___ Extracted material ___

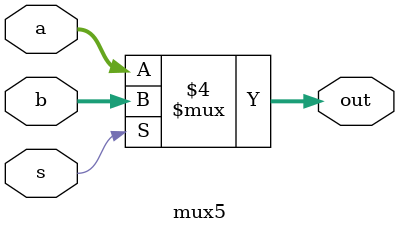
<source format=v>
`timescale 1ns / 1ps
module mux5(
    input [4:0] a,
    input [4:0] b,
    input s,
    output reg [4:0] out
);

always @ (*)
begin
    if(s == 0)
        out <= a;
    else 
        out <= b;
end

endmodule

</source>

___

» Problem description: Write out the lines above, starting at the line that contains "always @ (*)" and ending with the final line, and nothing else; copy them exactly.

» Answer space:
always @ (*)
begin
    if(s == 0)
        out <= a;
    else 
        out <= b;
end

endmodule

</source>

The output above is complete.